Returning to Turkish plans to invade USSR, it is important to note that Franz von Papen and the Turkish foreign minister Fevzi Akmak decided that the Turks would invade as soon as Germans defeated Russians at Stalingrad. Ankara was diligent about following its pledges as an ally. In early August of 1942, Turkish military forces approached the Armenian border and started large-scale maneuvers in the area. In his essay “Turkey Deals a Blow to Russia” American historian John Gill writes that Marshall Chakmak was ready to attack with the second and fourth armies, and 14th corps.

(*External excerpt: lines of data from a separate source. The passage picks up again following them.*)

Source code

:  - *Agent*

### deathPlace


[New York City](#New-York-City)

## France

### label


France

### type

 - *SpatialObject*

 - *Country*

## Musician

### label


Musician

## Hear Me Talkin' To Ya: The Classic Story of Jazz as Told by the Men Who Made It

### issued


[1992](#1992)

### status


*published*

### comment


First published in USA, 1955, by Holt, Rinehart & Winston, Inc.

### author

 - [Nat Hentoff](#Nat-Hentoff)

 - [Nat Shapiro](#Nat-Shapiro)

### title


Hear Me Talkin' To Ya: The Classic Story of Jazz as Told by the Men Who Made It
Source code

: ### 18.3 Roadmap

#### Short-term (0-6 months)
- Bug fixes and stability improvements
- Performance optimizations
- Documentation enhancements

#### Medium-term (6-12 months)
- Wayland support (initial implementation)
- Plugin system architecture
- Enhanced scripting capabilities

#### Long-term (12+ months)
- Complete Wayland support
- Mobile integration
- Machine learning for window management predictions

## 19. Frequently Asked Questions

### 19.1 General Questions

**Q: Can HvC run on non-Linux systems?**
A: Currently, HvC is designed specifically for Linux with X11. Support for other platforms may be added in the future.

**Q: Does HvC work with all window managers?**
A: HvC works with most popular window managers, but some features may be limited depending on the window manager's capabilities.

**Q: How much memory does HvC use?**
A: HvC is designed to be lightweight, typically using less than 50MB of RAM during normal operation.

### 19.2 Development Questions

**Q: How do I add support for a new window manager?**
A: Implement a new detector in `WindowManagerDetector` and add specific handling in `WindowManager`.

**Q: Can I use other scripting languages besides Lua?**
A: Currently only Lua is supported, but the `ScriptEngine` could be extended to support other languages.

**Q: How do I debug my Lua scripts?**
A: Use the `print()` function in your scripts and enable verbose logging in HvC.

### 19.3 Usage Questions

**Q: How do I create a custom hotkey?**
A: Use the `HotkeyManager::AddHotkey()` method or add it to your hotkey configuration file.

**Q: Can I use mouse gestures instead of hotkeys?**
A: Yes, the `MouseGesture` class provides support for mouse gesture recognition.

The third and fifth armies followed immediately behind, with the objective of occupying Armenia and Georgia.
The convincing victory of the Red Army at Stalingrad ruined Turkish plans and put Ankara in an uncomfortable position, to say the least. Joseph Stalin was not going to forgive Turks for making him keep 26 divisions at the Southern border when those troops were desperately needed on the Western front. The Soviet dictator used Armenians to exact his revenge. Soviet Armenia’s administrators and organizations in the diaspora knew that this was a historic chance to win back some of the lost Armenian lands. At the end of 1944, the head of the newly established People’s Commissariat of Foreign Affairs in the Armenian SSR, Sahak Karapetyan, received a directive from Moscow: he was to prepare a historical survey of Western Armenia with legal justification for the Soviet Union’s claims on these territories. Two months later the document was on the desk of the Commander-in-Chief. Sahak Karapetyan suggested three possible scenarios. In the first, only Kars and Ardahan –regions that were part of the Russian Empire until 1914 – were to be returned to Armenia. In the second scenario, the border was to be drawn according to the 1878 Treaty of San Stefano. This way the Aleshkert Valley and the city of Bayazet would also become part of Armenia. The third scenario presumed the return of Van, Erzerum, Mush, and Bitlis in addition to the regions listed above. Historians to this day are not sure which plan Stalin approved.